How many milliliters of O2 are consumed in the complete combustion of a sample of hexane, C6H14, if the reaction produces 325 mL of CO2? Assume all gas volumes are measured at the same temperature and pressure. The reaction is
2C6H14(g) + 19O2(g) -> 12CO2(g) + 14H2O(g)
When it's an all gas sample and the T and P don't change, you may use a shortcut and use volume directly as if they were mols.
2C6H14(g) + 19O2(g) -> 12CO2(g) + 14H2O(g)
325 mL CO2 x (19 mols O2/12 mols CO2) = 325 mL x (19/12) = mL O2 consumed.
Yes, and if your prof is picky about the number of significant figures you whould round that to 514 mL. You are limited to 3 from the 325 to start.
To determine the amount of O2 consumed in the combustion of hexane, we need to use the stoichiometry of the balanced chemical equation.
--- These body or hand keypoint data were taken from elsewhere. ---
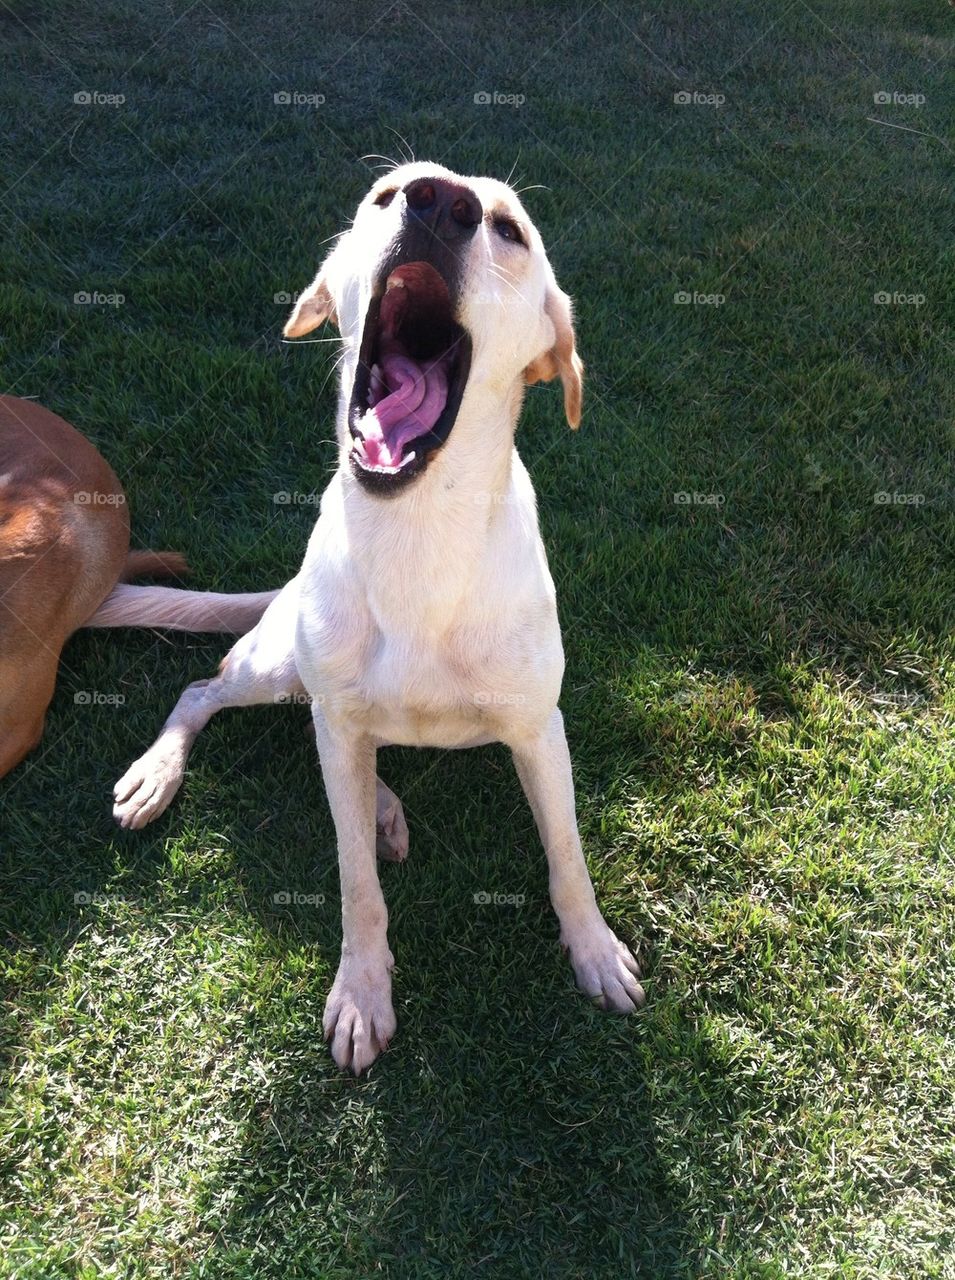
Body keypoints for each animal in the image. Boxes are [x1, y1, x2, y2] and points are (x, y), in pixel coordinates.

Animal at [115, 165, 642, 1075]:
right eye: (386, 194)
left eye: (509, 229)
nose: (438, 200)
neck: (416, 532)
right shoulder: (339, 720)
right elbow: (354, 878)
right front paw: (362, 991)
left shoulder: (539, 728)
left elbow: (568, 856)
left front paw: (593, 950)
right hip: (278, 667)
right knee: (208, 693)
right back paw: (162, 772)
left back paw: (386, 803)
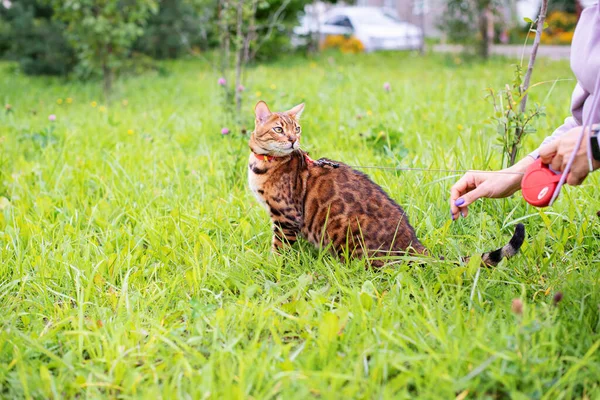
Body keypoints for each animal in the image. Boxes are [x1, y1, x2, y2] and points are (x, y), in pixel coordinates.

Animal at [246, 101, 524, 268]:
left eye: (297, 128)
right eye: (279, 129)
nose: (293, 140)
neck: (264, 163)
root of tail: (413, 243)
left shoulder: (286, 216)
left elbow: (279, 246)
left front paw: (273, 264)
The coefficient ratio between C6H14 and O2 tells us the ratio of their volumes.
From the balanced chemical equation:
2C6H14(g) + 19O2(g) -> 12CO2(g) + 14H2O(g)
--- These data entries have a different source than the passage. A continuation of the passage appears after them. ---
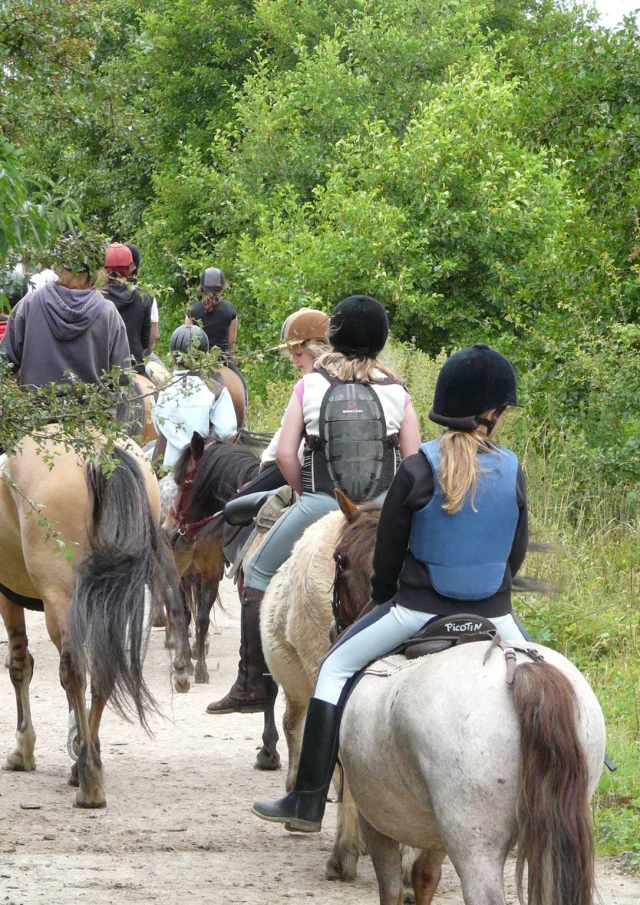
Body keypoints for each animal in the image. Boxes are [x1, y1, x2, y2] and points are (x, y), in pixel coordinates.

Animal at [0, 428, 187, 808]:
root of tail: (100, 452)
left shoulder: (7, 594)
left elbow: (19, 665)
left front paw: (24, 748)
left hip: (61, 598)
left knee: (73, 670)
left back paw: (88, 778)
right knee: (103, 667)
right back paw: (89, 762)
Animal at [260, 494, 606, 903]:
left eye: (339, 559)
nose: (334, 630)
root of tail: (520, 671)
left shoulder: (378, 813)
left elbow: (391, 883)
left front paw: (343, 858)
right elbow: (425, 874)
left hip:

The coefficient ratio between C6H14 and O2 is 2:19.
The coefficient ratio between O2 and CO2 is also 19:12.
Since we know that 325 mL of CO2 is produced, we can use the ratio to calculate the volume of O2 consumed.
1. Convert the volume of CO2 to the volume of O2:
325 mL CO2 x (19/12) = 513.33 mL O2
Therefore, approximately 513.33 mL of O2 are consumed in the complete combustion of hexane.